苏玉禾回神,发现江凛一直在用一种复杂而怜惜的眼神看她,她扯唇笑了下:“好。”
苏玉禾乖乖闭上眼,但是一直没睡着。
江凛看得着急:“你在想什么?”
其实看到那女人发动的状态,江凛也焦急,这是他第一次看见别人生产前的反应,一想到苏玉禾可能也要经历这么一遭。
江凛心里就着急得不行。
抓破脑袋也想不到什么可以把痛苦转移到他身上的办法。
这种焦虑,在发现苏玉禾辗转多次没入睡时,几乎到达顶峰。
苏玉禾坐起来,手抓在被子上,看着江凛:“我好紧张。”
江凛握住苏玉禾的手,塞回被子里,却没有把自己的手抽出来,而是一直在被子里抓着苏玉禾的手。

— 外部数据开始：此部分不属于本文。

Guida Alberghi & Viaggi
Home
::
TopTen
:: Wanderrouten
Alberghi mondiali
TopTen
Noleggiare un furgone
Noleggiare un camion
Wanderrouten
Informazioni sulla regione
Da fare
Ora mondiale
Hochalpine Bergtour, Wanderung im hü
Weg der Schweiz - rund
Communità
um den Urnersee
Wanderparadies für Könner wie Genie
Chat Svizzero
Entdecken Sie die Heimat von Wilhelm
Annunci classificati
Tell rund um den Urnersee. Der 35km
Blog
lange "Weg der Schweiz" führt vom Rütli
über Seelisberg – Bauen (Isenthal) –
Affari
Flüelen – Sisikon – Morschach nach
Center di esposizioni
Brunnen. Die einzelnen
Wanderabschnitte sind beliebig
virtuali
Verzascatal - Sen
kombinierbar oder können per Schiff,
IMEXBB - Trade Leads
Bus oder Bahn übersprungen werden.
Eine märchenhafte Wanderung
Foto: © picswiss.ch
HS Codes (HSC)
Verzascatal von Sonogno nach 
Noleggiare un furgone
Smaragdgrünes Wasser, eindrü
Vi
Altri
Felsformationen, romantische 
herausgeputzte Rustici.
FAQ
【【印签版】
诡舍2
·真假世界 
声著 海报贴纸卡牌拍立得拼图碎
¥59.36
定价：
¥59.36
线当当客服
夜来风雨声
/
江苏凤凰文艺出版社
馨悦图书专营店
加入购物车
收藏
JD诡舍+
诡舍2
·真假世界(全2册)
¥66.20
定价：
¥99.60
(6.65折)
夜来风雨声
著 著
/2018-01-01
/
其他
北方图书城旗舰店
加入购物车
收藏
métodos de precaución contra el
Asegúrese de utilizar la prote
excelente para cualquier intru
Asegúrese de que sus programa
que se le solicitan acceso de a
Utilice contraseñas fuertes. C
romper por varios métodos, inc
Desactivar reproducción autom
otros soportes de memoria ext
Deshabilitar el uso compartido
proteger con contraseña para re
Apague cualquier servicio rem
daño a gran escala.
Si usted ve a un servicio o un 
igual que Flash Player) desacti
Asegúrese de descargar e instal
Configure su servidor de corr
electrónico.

不知道是给苏玉禾力量,还是借此从苏玉禾身上汲取力量。
江凛笑起来:“不怕啊,我在。哦,对了,我想了孩子的小名儿,叫大牛怎么样?”
“!”
苏玉禾瞪了下眼:“不怎么样!你这是啥名儿?”
江凛摸了摸后脑勺:“贱名儿好养活嘛。”
苏玉禾心里的紧张消失了,只剩下满腔要和江凛好好说道的意思:“你咋没有贱名儿呢?”
没听祖母和娘说过,苏玉禾默认他没有。
江凛顿了下:“我这不是第一次当爹吗?”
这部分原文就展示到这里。